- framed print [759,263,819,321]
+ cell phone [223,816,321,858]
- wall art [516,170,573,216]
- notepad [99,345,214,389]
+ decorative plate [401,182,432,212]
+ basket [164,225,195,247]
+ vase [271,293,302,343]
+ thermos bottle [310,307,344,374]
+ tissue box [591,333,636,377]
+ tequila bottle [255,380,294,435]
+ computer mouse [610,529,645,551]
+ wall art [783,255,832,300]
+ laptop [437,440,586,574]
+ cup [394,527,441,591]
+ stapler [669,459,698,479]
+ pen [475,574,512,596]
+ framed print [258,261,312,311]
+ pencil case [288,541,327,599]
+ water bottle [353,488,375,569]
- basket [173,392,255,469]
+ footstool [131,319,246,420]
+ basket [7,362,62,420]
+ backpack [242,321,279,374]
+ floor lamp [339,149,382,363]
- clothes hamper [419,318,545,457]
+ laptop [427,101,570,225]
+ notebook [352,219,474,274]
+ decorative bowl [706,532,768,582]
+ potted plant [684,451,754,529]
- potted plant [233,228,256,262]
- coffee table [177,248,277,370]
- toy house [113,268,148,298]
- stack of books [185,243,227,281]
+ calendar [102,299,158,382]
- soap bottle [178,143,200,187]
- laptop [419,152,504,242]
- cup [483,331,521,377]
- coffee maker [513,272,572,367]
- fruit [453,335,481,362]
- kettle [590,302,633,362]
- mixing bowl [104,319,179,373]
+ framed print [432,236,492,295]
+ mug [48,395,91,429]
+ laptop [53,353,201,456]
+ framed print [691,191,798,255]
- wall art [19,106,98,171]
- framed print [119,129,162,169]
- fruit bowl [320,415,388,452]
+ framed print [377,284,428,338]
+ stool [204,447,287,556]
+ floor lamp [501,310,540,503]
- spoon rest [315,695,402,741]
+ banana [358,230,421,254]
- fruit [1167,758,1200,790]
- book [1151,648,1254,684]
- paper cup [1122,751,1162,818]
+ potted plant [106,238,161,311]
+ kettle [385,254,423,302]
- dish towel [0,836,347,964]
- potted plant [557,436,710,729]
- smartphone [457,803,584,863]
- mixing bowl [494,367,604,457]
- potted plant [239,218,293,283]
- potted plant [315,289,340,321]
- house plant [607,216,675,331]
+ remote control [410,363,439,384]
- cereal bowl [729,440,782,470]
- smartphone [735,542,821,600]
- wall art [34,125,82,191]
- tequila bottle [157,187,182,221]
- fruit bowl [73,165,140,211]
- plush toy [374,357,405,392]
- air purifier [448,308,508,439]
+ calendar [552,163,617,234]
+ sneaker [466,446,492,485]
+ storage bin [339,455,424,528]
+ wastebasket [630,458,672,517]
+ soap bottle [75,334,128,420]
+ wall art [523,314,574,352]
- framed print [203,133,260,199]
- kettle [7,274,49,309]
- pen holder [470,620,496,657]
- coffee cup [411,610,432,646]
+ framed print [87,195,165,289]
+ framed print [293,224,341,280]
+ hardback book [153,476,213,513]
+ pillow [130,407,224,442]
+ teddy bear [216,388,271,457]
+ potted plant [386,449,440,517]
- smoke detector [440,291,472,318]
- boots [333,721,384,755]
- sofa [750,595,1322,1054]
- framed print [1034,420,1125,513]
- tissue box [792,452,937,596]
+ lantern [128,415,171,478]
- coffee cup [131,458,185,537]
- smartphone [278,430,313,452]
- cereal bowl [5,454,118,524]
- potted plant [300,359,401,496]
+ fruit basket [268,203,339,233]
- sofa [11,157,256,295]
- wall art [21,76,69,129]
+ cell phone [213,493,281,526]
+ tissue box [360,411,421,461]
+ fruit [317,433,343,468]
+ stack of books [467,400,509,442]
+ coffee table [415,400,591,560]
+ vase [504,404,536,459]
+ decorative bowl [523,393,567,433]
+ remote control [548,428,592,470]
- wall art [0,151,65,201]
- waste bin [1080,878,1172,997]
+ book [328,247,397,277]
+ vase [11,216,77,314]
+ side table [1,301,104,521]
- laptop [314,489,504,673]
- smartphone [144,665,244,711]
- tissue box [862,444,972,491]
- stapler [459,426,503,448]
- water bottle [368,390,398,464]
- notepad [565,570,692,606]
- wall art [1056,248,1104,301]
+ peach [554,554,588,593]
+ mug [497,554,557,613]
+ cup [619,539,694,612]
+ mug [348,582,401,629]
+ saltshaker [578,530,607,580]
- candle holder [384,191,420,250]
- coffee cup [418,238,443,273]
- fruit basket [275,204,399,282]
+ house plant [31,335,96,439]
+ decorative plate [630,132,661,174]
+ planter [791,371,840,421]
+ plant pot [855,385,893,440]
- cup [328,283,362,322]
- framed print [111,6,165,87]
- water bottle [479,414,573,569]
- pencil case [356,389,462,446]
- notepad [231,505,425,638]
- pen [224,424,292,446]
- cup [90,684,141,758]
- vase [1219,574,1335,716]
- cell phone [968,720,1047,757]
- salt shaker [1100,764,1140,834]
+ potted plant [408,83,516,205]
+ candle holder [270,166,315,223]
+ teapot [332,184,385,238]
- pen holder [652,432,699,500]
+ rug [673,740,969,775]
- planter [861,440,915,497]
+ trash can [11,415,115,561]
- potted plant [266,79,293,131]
________________________________________
* WHAT NEEDS TO BE DONE *
For each line of the entries that contains the word "fruit", make a copy.

* RESPONSE AREA *
- fruit [453,335,481,362]
- fruit bowl [320,415,388,452]
- fruit [1167,758,1200,790]
- fruit bowl [73,165,140,211]
+ fruit basket [268,203,339,233]
+ fruit [317,433,343,468]
- fruit basket [275,204,399,282]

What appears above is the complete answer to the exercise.